● **What is required**
Could you repeat every record below exactly as written?

● **Records shown**
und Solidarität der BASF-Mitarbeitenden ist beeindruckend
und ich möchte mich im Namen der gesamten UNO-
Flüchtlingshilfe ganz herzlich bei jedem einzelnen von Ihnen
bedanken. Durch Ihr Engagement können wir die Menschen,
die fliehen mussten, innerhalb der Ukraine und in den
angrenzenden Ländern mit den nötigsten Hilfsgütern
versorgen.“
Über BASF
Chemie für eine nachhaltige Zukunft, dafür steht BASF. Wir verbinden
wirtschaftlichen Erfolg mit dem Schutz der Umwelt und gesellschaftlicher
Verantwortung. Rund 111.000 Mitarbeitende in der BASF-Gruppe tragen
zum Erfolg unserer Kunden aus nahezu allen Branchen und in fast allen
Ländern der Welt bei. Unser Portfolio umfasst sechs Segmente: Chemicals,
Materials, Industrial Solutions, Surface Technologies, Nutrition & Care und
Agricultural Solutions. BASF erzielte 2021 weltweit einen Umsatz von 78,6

● **Reply**
und Solidarität der BASF-Mitarbeitenden ist beeindruckend
und ich möchte mich im Namen der gesamten UNO-
Flüchtlingshilfe ganz herzlich bei jedem einzelnen von Ihnen
bedanken. Durch Ihr Engagement können wir die Menschen,
die fliehen mussten, innerhalb der Ukraine und in den
angrenzenden Ländern mit den nötigsten Hilfsgütern
versorgen.“
Über BASF
Chemie für eine nachhaltige Zukunft, dafür steht BASF. Wir verbinden
wirtschaftlichen Erfolg mit dem Schutz der Umwelt und gesellschaftlicher
Verantwortung. Rund 111.000 Mitarbeitende in der BASF-Gruppe tragen
zum Erfolg unserer Kunden aus nahezu allen Branchen und in fast allen
Ländern der Welt bei. Unser Portfolio umfasst sechs Segmente: Chemicals,
Materials, Industrial Solutions, Surface Technologies, Nutrition & Care und
Agricultural Solutions. BASF erzielte 2021 weltweit einen Umsatz von 78,6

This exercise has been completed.